Kegagalan transfer Dieng menjadi pelajaran berharga. Pemain asal Senegal itu gagal lolos tes medis karena cedera lutut yang kambuh. Padahal, ia berstatus bebas transfer dan sempat dianggap sebagai solusi murah. Penolakan Icardi juga menambah daftar kekecewaan, meski eks bintang Inter dan Galatasaray itu memang tidak pernah serius mempertimbangkan tawaran Lazio.

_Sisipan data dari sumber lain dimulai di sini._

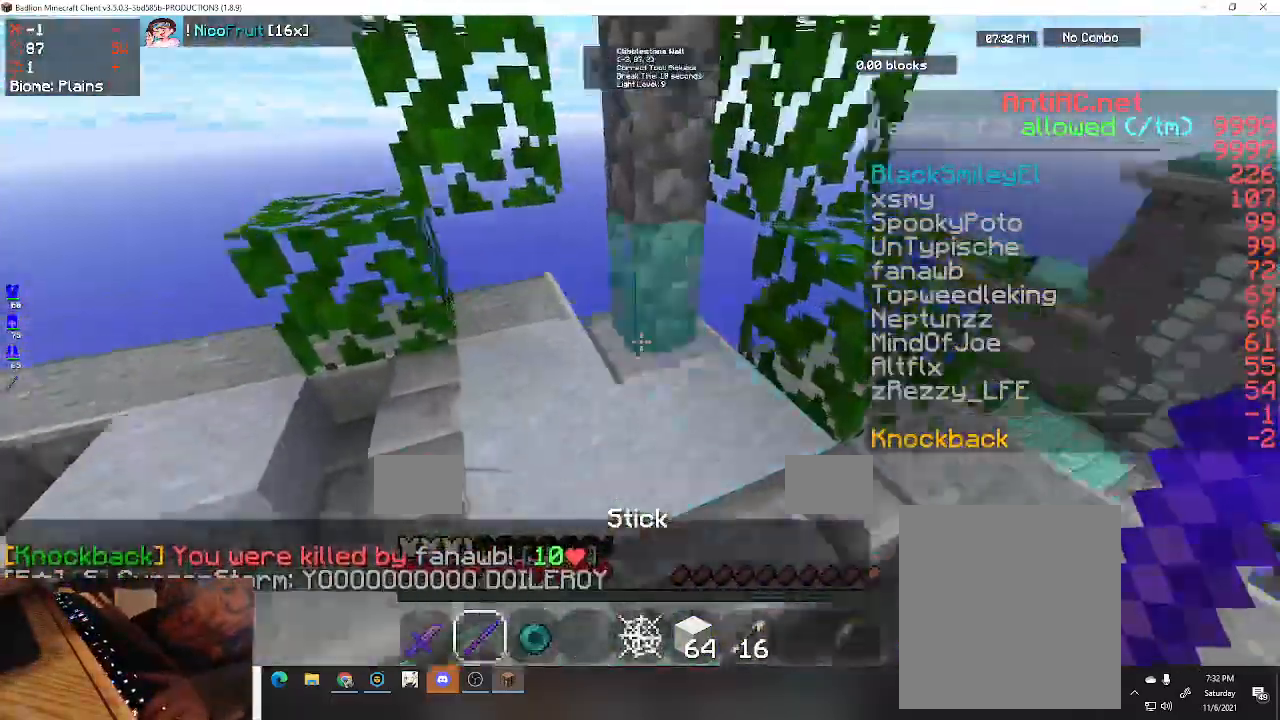
{"keys": ["d", "w"], "events": [[167, "d", "down"]]}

Bagi pengamat sepak bola Italia, situasi ini menunjukkan betapa sempitnya ruang gerak Lazio di bursa transfer. Mereka harus pintar-pintar memanfaatkan peluang pinjaman atau pemain bebas transfer. Morata, dengan segudang pengalaman di liga top Eropa, bisa menjadi perekat di ruang ganti sekaligus mentor bagi pemain muda. Namun, usia yang tak lagi muda dan rekam jejak cedera menjadi pertimbangan tersendiri.
Di sisi lain, keputusan Como untuk melepas Morata juga menarik dicermati. Jika kesepakatan terwujud, Lazio akan mendapatkan striker dengan naluri gol yang terbukti di berbagai kompetisi. Namun, apakah Morata masih mampu tampil konsisten di level tertinggi? Itu pertanyaan yang akan terjawab seiring berjalannya musim.
Bagi publik Indonesia, kabar ini mungkin terasa jauh. Namun, pergerakan Lazio di bursa transfer selalu menarik diikuti, mengingat banyak pemain Indonesia yang bermimpi menembus Serie A. Selain itu, gaya bermain Gattuso yang agresif kerap menjadi tontonan menarik. Jika Morata benar-benar datang, lini serang Lazio akan punya dimensi baru yang patut dinantikan.
Ke depan, Lazio masih punya pekerjaan rumah untuk menyeimbangkan skuad. Selain striker, mereka juga perlu memperkuat lini tengah dan pertahanan. Dengan keterbatasan dana, kreativitas manajemen menjadi kunci. Apakah Morata akan menjadi jawaban atau justru menjadi petualangan singkat lainnya? Kita tunggu perkembangan selanjutnya.